● What is needed
Reproduce every entry that follows word for word, but omit the images.

● Information given

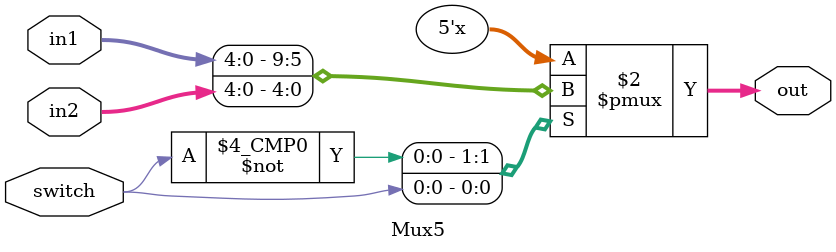
<source format=v>
module Mux5(in1, in2, switch,  out);
output reg [4:0] out;
input [4:0] in1, in2;
input switch;

always@(switch)
	begin
		case(switch)
		0: out=in1;
		1: out=in2;
		endcase
	end


endmodule 
</source>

● Solution to the problem
<source format=v>
module Mux5(in1, in2, switch,  out);
output reg [4:0] out;
input [4:0] in1, in2;
input switch;

always@(switch)
	begin
		case(switch)
		0: out=in1;
		1: out=in2;
		endcase
	end


endmodule 
</source>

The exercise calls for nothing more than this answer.